Symantec’s W32.Stuxnet Dossier is the most useful info I’ve seen about stuxnet. Early in the paper, explaining context:

Industrial control systems (ICS) are operated by a specialized assembly like code on programmable logic controllers (PLCs). The PLCs are often programmed from Windows computers not connected to the Internet or even the internal network. In addition, the industrial control systems themselves are also unlikely to be connected to the Internet.

Whew… Don’t miss this: “…PLCs are often programmed from Windows computers not connected to the Internet or even to the internal network…”

From the superficial reporting of stuxnet you could get the idea that a Windows box, casually attached to a network, could also casually access and change production code in an industrial environment. When you stop to think about it, you know that can’t be true.¬† It could be true somewhere at some time, simply because there are outliers in any large sample, but if you know how things work, you know it can’t be true in general.

Fortunately, Symantec mentions what is hardly worth mentioning — because it will be assumed by technically literate readers. But a lot of people don’t know much about development and deployment processes that are widely used, even for goofy web apps…

— “What? You go through all that to change one line of code on your webserver?”
— “On our production webserver”.

The Symantec paper has enough technical detail to be interesting. The assessment of resource requirements:

The full cycle may have taken six months and five to ten core developers not counting numerous other individuals, such as quality assurance and management.

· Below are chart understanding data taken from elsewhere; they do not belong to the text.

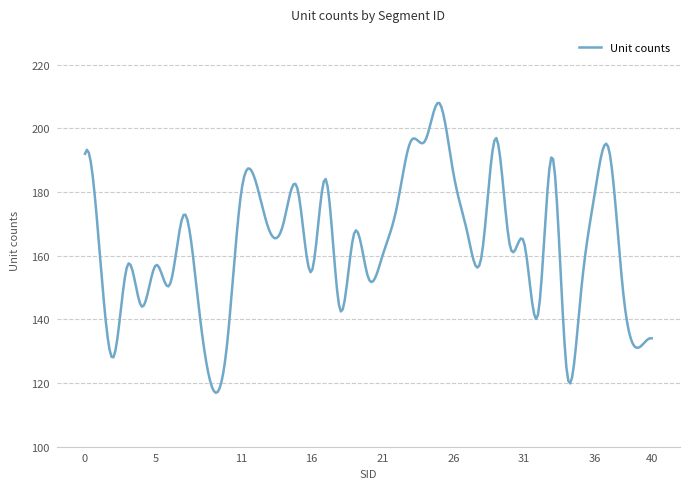

What is the difference between the maximum and minimum values?

91.1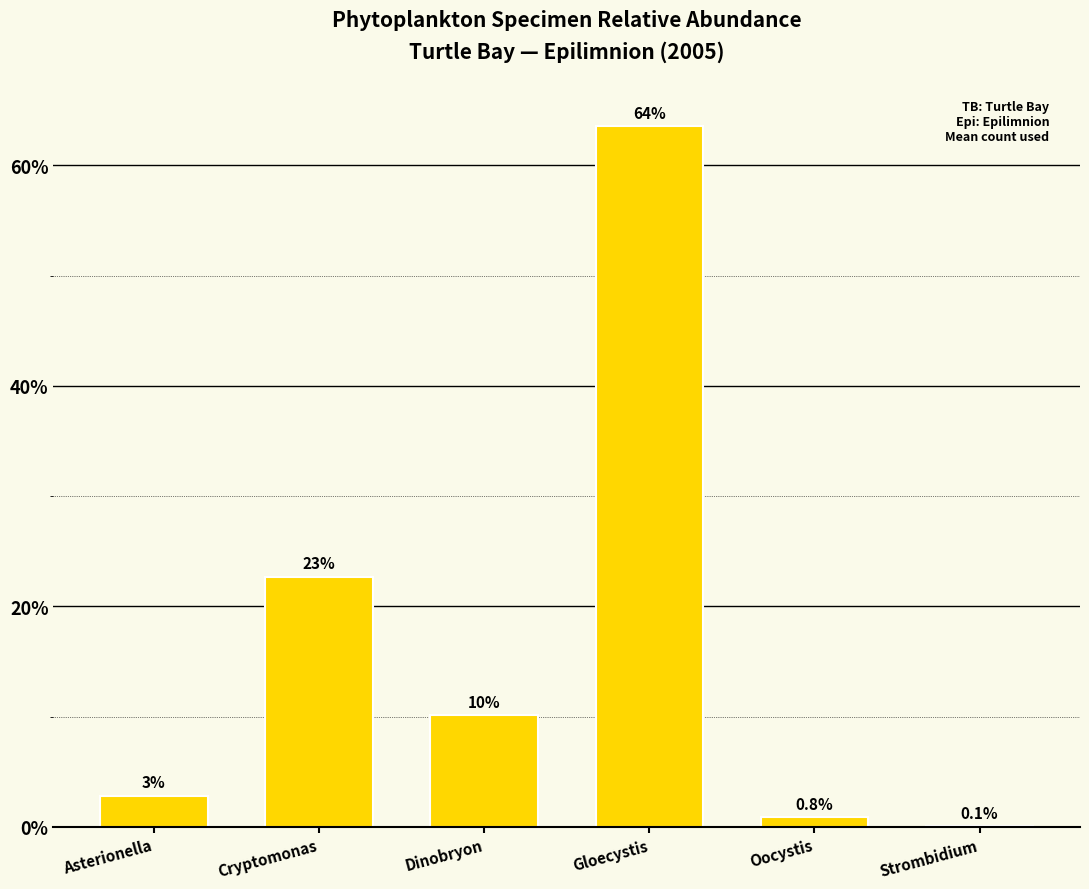

Reading left to right, list all the values displayed in this chart.

2.8	22.7	10.1	63.5	0.8	0.1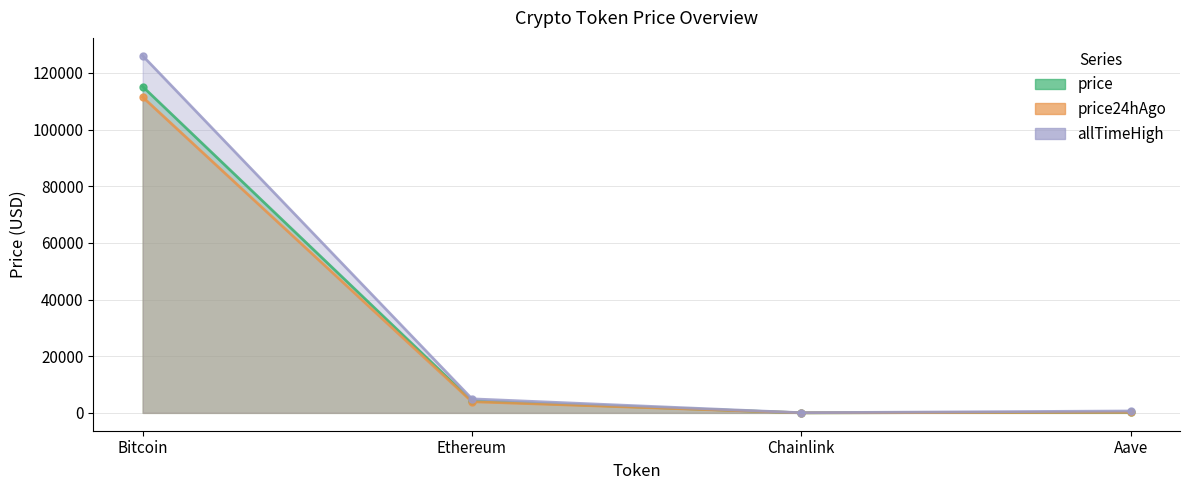

What is the difference between the maximum and minimum values in the price24hAgo series?

111465.2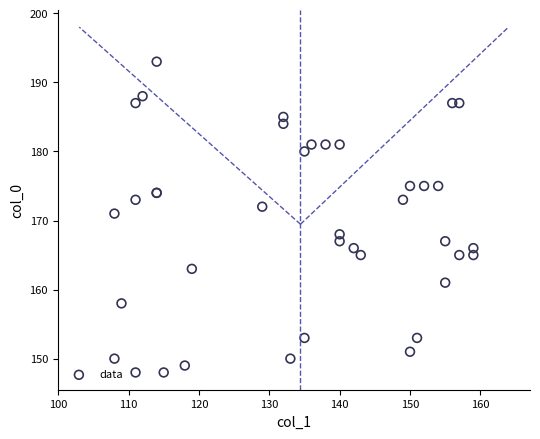

What Y value in the scatter plot is closest to 170?

171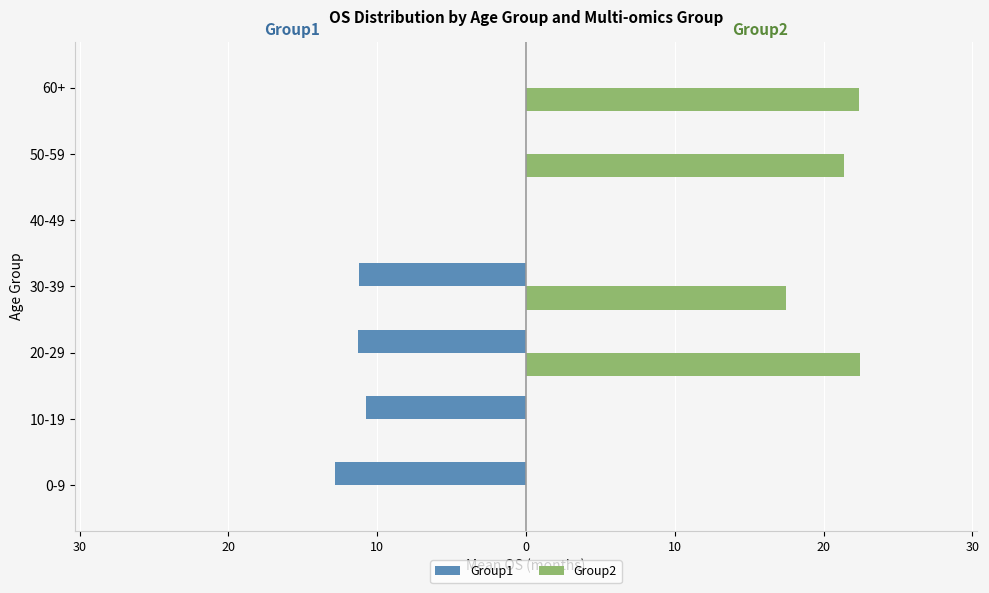

Reading left to right, transcribe all the data shown in this chart.

Group1: -12.9	-10.8	-11.3	-11.2	0.0	0.0	0.0
Group2: 0.0	0.0	22.5	17.5	0.0	21.4	22.4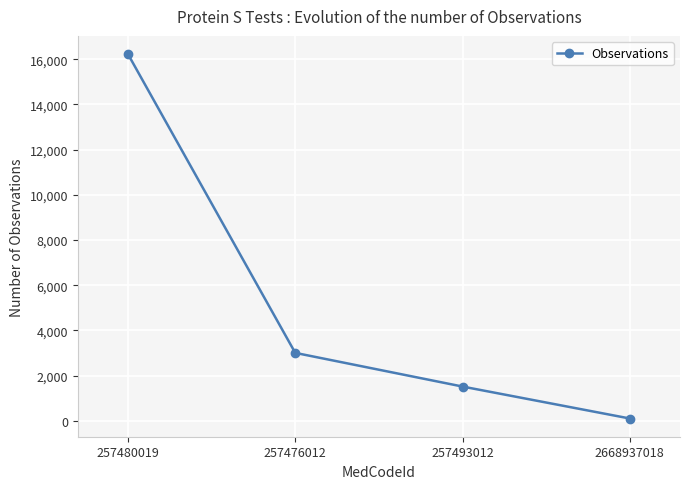

What is the sum of the values at 257493012 and 257480019?

17738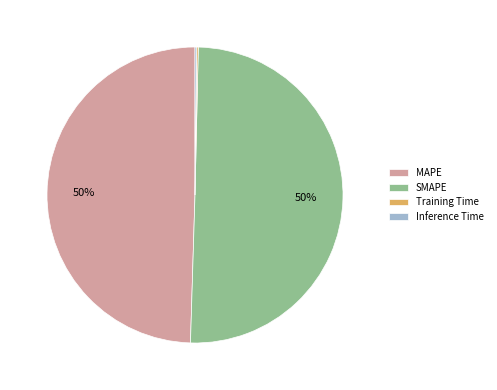

What is the ratio of the value at SMAPE to the value at MAPE?

1.0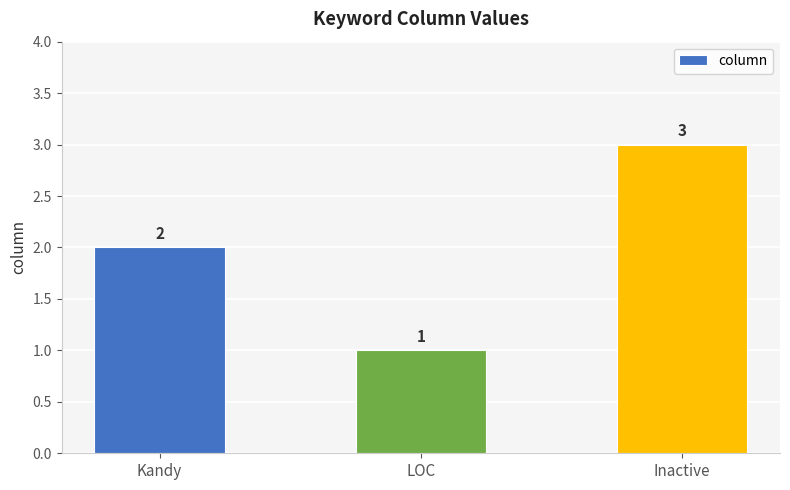

The chart shows a value of 0 at LOC. True or false?

False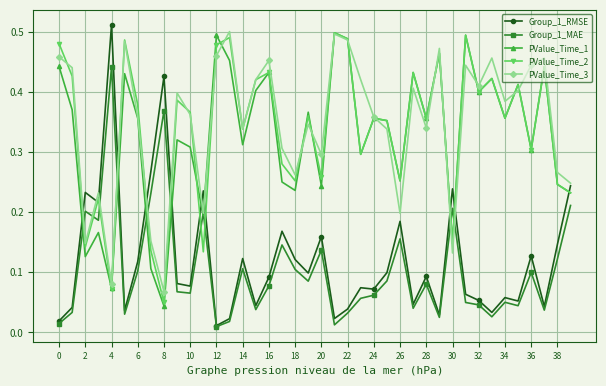

True or false: PValue_Time_1 has more than 0 interior local peaks.

True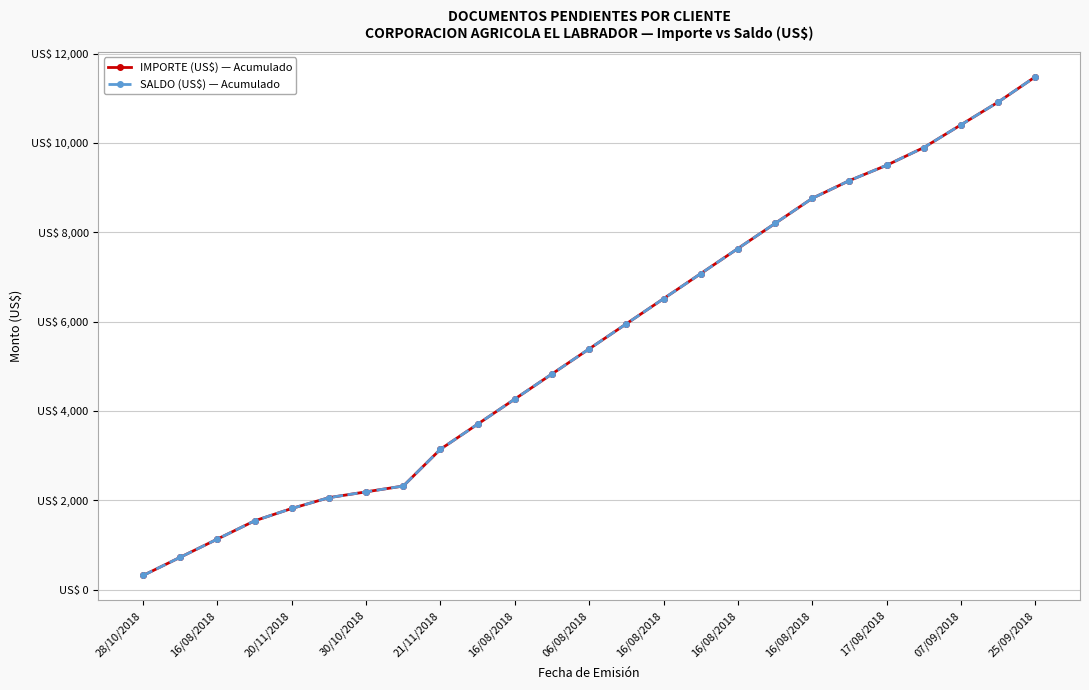

Where is SALDO (US$) — Acumulado nearest to the value 5898?

13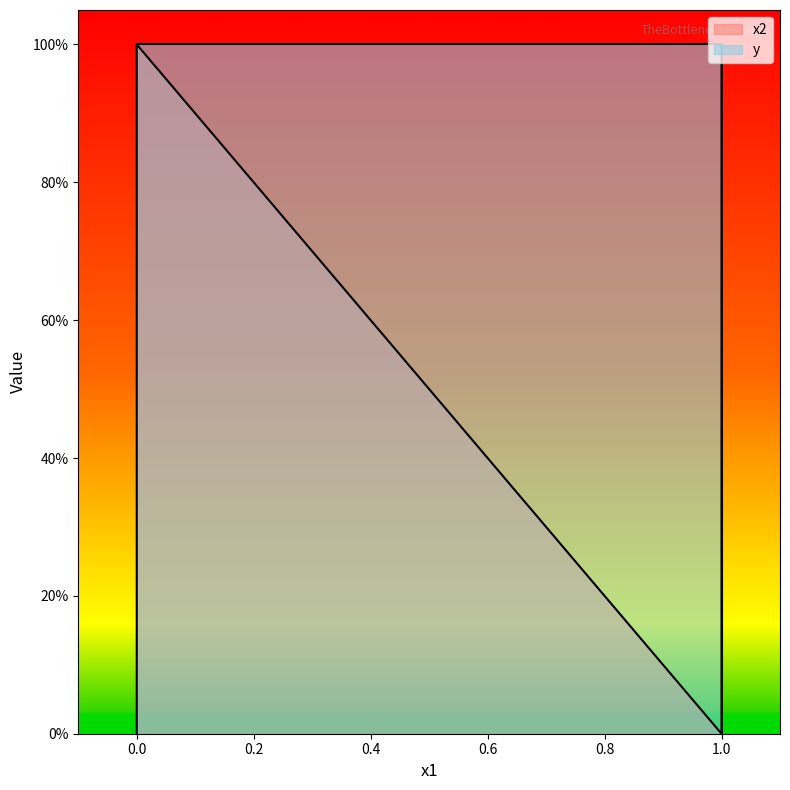

Which series has the largest range (max minus min)?

x2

From the superficial reporting, I had guessed 10 engineers (including QA) for 1 year, plus equipment, simulators, etc. — way less than $10 million if done in the private sector, and probably not more than $100 million if government sponsored.

This, of course, is easily within the reach of many criminal organizations (today in Wired: “5 Key Players Nabbed in Ukraine in $70-Million Bank Fraud Ring“) — and criminal-government blends.

Because the Symantec paper has fairly close technical analysis, it includes odd notes like this:

…If this value is equal to 19790509 the threat will exit. This is thought to be an infection marker or a “do not infect” marker. If this is set correctly infection will not occur. The value appears to be a date of May 9, 1979. While on May 9, 1979 a variety of historical events occured, according to Wikipedia “Habib Elghanian was executed by a firing squad in Tehran sending shock waves through the closely knit Iranian Jewish community. He was the first Jew and one of the first civilians to be executed by the new Islamic government. This prompted the mass exodus of the once 100,000 member strong Jewish community of Iran which continues to this day.” Symantec cautions readers on drawing any attribution conclusions. Attackers would have the natural desire to implicate another party.

Wikipedia has a short article about Habib Elghanian:

hmm…

Why does this remind me of “The Man Who Never Was”?